Texte présenté
(ats) Le départ volontaire des requérants d'asile délinquants doit être encouragé. Le Conseil des Etats a tacitement approuvé jeudi une motion du National chargeant le Conseil fédéral de mettre en place un système d'incitations ciblées et de sanctions précises.

Il s'agit notamment d'examiner comment les demandes d'asile de personnes condamnées pourraient être traitées prioritairement pendant l'exécution des peines. Leurs demandes d'asile devraient dans l'idéal être traitées dans un délai de dix jours, estime le motionnaire, le conseiller national Christian Wasserfallen (PLR/BE). Les requérants seraient ainsi fixés sur leur statut au moment de leur libération.

Un système d'incitations et de sanctions pourrait encourager les départs volontaires et, ainsi, réduire le travail administratif. Selon le Bernois, adapter la durée d'une peine privative de liberté lorsque la personne s'engage à quitter le pays est une solution pragmatique qui permettrait à la fois de réduire les coûts et de diminuer la pression sur le système de l'exécution des peines.

Ordonner des peines avec sursis en cas de retour volontaire dans le pays d'origine inciterait en outre les personnes à partir plus vite, et sans coûts supplémentaires pour l'Etat.

La commission salue le fait que, dans le cadre des travaux en cours relatifs à la stratégie en matière d'asile, le Conseil fédéral et l'administration soient en train d'analyser de manière approfondie la question de l'expulsion et du renvoi des personnes délinquantes relevant du domaine de l'asile, a indiqué la rapportrice de commission Marianne Binder-Keller (Centre/AG).

Et d'ajouter qu'en apportant son soutien à ce texte, la commission souhaite soutenir ces travaux et montrer que cette thématique reste une priorité du Parlement.

Données fournies
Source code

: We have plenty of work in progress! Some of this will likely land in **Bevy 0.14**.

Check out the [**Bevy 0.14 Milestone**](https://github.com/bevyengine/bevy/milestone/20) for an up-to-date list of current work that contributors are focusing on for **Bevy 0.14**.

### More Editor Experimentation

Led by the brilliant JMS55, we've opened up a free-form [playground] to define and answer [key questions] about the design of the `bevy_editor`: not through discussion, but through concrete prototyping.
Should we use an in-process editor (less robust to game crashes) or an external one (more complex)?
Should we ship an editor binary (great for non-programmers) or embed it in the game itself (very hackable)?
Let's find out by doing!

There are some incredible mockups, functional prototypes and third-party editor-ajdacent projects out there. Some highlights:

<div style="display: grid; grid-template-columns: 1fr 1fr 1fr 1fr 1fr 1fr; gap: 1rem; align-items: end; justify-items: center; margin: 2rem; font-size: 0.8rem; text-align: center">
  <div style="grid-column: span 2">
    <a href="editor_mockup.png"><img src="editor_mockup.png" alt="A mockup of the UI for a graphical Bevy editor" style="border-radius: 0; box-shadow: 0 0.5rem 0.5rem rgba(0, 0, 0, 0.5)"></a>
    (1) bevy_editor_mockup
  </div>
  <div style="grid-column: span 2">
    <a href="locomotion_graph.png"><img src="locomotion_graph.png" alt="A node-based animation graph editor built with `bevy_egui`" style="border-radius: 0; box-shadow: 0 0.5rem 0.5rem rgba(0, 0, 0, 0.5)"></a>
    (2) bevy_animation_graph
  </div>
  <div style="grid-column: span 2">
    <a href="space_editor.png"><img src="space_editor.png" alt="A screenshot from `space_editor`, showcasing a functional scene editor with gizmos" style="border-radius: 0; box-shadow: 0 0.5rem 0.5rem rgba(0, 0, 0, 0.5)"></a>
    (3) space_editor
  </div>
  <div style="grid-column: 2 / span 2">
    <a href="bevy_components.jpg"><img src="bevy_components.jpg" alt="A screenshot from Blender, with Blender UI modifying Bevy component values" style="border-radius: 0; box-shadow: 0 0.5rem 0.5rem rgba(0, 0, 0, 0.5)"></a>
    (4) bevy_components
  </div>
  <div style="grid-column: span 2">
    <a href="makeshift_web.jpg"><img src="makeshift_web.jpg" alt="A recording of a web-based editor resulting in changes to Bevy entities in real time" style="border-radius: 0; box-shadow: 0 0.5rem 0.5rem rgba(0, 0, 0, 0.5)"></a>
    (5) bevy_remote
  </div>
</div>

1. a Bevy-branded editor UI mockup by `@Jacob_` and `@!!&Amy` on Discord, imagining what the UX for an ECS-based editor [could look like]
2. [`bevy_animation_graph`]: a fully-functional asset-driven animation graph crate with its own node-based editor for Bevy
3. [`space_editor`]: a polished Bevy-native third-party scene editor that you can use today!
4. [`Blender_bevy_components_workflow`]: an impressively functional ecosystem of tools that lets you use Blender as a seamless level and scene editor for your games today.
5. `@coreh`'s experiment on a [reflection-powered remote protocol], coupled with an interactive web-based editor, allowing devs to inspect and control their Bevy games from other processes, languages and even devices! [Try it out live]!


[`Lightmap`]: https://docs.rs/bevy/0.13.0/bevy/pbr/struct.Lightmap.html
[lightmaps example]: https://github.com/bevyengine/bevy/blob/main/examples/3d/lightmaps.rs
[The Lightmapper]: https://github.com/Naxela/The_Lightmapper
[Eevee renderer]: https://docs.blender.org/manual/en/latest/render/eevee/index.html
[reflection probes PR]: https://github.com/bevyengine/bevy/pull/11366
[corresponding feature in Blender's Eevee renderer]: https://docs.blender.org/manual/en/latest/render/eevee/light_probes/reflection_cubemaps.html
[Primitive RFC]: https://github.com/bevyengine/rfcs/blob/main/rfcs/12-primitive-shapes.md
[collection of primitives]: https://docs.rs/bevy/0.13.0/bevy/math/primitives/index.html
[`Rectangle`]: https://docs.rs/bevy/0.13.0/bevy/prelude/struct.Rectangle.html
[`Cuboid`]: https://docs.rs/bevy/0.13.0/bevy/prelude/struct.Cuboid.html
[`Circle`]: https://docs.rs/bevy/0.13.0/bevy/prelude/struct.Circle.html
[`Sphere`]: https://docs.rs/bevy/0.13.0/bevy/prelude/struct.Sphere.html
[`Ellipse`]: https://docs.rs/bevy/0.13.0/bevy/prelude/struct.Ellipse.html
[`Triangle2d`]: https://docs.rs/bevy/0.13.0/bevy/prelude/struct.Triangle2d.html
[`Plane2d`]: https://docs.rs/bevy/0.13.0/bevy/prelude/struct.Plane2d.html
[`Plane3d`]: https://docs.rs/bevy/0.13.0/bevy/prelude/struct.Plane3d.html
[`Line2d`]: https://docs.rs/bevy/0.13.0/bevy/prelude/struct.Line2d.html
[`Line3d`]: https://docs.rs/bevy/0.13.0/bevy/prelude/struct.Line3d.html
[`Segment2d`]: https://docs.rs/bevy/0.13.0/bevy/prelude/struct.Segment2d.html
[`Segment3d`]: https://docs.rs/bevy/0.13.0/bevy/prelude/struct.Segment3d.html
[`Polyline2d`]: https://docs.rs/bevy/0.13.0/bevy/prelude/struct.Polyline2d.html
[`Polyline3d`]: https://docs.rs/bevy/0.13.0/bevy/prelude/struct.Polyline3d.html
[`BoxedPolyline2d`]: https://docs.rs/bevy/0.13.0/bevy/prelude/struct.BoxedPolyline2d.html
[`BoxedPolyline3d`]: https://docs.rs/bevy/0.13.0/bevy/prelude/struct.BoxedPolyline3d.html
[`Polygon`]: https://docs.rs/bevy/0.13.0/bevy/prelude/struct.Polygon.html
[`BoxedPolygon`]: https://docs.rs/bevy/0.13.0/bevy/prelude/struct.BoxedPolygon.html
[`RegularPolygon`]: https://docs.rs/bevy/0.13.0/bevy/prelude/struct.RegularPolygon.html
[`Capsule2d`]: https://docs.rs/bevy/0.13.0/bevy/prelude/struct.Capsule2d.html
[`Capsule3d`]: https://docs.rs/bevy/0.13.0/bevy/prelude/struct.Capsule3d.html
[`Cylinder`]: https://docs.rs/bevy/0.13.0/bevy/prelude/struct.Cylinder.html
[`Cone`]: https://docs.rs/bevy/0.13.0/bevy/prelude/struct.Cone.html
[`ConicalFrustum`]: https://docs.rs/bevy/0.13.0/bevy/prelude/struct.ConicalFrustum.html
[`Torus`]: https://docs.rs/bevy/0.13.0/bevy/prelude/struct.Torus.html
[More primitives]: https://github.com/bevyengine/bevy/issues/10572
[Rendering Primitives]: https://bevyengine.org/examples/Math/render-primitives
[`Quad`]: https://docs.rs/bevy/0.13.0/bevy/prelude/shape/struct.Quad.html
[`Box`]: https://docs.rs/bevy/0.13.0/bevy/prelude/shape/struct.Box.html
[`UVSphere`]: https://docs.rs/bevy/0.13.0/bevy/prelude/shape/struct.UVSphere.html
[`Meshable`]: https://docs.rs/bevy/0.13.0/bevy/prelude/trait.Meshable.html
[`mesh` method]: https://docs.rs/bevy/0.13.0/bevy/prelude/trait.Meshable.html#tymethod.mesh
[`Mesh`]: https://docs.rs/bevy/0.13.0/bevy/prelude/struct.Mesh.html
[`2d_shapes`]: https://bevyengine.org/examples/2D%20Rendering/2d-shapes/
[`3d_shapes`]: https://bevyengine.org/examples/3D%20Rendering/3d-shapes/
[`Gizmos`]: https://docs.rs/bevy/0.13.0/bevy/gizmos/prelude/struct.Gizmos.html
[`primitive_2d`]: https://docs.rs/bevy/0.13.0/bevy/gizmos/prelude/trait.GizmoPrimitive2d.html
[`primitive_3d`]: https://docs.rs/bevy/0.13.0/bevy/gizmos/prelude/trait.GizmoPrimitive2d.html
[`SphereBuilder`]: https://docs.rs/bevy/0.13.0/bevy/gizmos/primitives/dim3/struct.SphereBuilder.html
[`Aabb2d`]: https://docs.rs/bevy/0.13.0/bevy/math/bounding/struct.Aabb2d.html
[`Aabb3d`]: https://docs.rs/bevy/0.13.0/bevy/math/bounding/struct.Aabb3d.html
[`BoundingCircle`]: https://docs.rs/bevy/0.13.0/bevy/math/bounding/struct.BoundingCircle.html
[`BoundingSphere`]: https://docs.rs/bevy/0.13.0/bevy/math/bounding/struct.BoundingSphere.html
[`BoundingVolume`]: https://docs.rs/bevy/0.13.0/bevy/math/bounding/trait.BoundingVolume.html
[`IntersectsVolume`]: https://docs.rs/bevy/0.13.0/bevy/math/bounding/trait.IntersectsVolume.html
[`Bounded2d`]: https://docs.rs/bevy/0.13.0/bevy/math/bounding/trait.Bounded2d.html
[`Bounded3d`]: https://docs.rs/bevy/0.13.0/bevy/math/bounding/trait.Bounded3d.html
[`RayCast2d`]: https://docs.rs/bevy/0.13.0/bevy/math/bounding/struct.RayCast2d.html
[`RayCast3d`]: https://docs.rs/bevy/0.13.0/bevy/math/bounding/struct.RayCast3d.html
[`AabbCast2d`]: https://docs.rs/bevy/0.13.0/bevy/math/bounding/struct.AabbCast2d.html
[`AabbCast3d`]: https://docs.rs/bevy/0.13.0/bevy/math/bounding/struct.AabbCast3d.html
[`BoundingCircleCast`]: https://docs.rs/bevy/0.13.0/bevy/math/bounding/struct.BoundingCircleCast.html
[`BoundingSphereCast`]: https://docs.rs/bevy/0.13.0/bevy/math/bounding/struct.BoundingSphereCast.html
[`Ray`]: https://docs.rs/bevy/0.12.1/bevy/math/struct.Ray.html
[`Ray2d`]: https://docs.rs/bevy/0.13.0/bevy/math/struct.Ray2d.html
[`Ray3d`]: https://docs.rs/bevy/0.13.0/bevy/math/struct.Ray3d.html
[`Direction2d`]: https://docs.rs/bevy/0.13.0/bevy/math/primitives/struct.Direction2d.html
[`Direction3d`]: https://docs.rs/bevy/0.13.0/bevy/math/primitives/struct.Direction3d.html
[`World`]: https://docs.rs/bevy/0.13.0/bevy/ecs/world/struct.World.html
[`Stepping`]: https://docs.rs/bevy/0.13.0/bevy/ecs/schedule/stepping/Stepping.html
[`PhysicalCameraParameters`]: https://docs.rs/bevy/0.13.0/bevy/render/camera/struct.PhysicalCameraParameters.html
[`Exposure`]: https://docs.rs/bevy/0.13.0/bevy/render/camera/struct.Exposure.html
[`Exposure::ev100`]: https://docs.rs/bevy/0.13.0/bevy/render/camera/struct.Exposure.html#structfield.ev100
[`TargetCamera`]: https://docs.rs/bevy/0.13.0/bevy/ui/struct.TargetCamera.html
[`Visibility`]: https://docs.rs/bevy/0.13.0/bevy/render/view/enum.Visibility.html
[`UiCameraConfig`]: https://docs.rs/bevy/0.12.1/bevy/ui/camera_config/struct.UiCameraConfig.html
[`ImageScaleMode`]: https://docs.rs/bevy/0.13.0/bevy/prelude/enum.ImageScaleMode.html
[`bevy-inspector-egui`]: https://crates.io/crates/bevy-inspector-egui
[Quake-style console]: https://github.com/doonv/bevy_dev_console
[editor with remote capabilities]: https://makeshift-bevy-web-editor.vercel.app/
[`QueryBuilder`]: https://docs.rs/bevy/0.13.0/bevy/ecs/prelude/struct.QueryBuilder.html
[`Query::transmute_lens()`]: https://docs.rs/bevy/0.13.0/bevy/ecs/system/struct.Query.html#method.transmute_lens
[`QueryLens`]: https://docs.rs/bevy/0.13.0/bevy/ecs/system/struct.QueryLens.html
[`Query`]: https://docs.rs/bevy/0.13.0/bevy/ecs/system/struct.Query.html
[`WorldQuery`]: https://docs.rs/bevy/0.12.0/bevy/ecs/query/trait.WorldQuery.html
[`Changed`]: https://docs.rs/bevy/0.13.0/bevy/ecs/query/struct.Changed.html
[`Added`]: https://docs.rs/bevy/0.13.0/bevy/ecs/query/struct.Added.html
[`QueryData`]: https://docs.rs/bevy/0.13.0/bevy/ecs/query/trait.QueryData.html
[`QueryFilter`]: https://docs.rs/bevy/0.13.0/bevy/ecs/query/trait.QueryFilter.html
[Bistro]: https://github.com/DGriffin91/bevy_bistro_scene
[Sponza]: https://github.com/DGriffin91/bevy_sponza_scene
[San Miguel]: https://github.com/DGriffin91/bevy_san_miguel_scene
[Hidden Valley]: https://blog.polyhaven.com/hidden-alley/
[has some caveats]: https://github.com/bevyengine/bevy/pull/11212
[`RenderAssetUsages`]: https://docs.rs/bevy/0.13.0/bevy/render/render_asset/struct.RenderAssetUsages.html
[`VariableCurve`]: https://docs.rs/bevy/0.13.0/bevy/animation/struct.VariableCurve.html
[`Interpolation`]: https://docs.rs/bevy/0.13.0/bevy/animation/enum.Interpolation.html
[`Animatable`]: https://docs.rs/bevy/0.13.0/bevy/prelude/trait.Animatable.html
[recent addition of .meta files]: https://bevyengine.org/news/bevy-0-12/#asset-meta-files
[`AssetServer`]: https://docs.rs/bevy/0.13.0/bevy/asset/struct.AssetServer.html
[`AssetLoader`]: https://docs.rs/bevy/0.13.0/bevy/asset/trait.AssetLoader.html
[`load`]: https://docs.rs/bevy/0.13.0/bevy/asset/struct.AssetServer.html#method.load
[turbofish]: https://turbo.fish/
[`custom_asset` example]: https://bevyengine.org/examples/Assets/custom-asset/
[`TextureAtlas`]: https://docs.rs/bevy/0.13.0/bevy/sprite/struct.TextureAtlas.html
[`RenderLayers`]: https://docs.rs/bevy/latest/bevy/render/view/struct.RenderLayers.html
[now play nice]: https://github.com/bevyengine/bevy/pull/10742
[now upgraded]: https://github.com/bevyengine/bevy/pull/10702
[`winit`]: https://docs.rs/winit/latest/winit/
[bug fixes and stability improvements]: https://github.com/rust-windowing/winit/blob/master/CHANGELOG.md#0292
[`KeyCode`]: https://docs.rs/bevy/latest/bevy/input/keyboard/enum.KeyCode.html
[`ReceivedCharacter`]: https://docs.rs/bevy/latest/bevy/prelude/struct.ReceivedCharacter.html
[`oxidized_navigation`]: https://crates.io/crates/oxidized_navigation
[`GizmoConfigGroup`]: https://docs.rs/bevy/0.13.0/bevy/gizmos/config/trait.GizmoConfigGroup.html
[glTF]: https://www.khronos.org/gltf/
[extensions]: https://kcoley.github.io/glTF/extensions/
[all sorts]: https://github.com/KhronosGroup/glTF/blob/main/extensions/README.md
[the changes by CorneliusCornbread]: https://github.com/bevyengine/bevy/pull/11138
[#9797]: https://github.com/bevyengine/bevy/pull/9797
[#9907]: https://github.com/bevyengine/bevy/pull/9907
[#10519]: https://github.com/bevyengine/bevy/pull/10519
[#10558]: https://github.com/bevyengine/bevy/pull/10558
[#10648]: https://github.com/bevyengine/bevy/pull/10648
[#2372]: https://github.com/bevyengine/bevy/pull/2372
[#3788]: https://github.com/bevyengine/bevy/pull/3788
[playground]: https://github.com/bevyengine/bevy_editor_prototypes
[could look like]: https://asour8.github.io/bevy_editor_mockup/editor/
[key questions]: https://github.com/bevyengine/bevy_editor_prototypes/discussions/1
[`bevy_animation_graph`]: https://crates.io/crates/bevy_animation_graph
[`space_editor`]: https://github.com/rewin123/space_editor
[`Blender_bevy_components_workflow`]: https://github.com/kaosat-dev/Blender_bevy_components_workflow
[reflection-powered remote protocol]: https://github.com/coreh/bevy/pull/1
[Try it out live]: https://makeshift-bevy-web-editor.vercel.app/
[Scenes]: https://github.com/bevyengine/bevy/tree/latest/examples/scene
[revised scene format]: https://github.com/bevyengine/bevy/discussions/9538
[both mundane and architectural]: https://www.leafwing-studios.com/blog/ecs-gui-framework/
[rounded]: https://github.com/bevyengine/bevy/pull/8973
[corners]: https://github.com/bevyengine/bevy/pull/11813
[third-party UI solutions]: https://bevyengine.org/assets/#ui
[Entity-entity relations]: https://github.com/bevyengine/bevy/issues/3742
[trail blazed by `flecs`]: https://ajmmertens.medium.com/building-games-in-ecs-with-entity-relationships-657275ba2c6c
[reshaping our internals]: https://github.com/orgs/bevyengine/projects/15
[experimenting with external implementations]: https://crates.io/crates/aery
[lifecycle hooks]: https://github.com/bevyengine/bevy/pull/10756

Consignes
#1 Dans l'article sur les requérants d'asile délinquants, reprenez le passage qui commence par les mots contenant « Un système d'incitations et » et se termine par « de l'exécution des peines. », en substituant « approche pragmatique » à « solution pragmatique ».
#2 Résumez, s'il vous plaît, l'article sur les requérants d'asile délinquants en deux phrases.
#3 D'après l'article sur les requérants d'asile délinquants, dans quel délai le motionnaire voudrait-il idéalement voir traitées les demandes d'asile des personnes condamnées ?
Les enregistrements proviennent d'une autre source.

Solutions par tâche
#1
Un système d'incitations et de sanctions pourrait encourager les départs volontaires et, ainsi, réduire le travail administratif. Selon le Bernois, adapter la durée d'une peine privative de liberté lorsque la personne s'engage à quitter le pays est une approche pragmatique qui permettrait à la fois de réduire les coûts et de diminuer la pression sur le système de l'exécution des peines.

#2 Le Conseil des Etats a tacitement approuvé une motion du National chargeant le Conseil fédéral de mettre en place un système d'incitations ciblées et de sanctions précises afin d'encourager le départ volontaire des requérants d'asile délinquants. Le motionnaire Christian Wasserfallen souhaite notamment que les demandes d'asile des personnes condamnées soient traitées prioritairement pendant l'exécution des peines, idéalement dans un délai de dix jours.

#3 Dans un délai de dix jours.